Remain focused on the story at all times
When it comes to visualiations, think KISS (Keep It Simple, Stupid). While there are fantastic examples of in-depth visualisations and interactives being produced by newsrooms, there is also much to be said for those graphics which are more to the point.
And when resources – particularly time – are limited, focusing on the main story to be told with fairly straight-forward visualisations can still deliver a powerful result.Sometimes I personally can get very bogged down in how I'm going to visualise my stories, or how I can do them differently, and sometimes you have to realise that simple can be goodKathryn Torney, The Detail
"Sometimes I personally can get very bogged down in how I'm going to visualise my stories, or how I can do them differently," Torney admitted, "and sometimes you have to realise that simple can be good".

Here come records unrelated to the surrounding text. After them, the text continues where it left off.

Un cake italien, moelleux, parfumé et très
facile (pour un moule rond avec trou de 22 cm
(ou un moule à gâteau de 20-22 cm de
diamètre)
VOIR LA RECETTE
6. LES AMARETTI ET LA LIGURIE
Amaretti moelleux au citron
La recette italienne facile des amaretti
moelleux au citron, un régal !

The key is providing "layers", she added, by complementing data visualisations with other content, such as multimedia. But importantly, "keep your eye on what your key findings are and what your news line is", she said.
Ottewell also stressed that "the data has to lead the visualisation". Remember your role as a journalist, he said, and ensure that the end product is serving a purpose.
"You can tell a fantastic story sometimes just with a simple bar chart. If the story that's being told is good enough, the quality of the visualisation, or the intricacy of the visualisation, is not the most important thing. Indeed, sometimes, it can be a drawback because it takes away from the point.
"To me, yes, there's loads of great things you can do with visualisation. Yes there's some fantastic software to help us do that, but you shouldn't be bewitched by it and the most important thing, always, is the idea that drives the visualisation."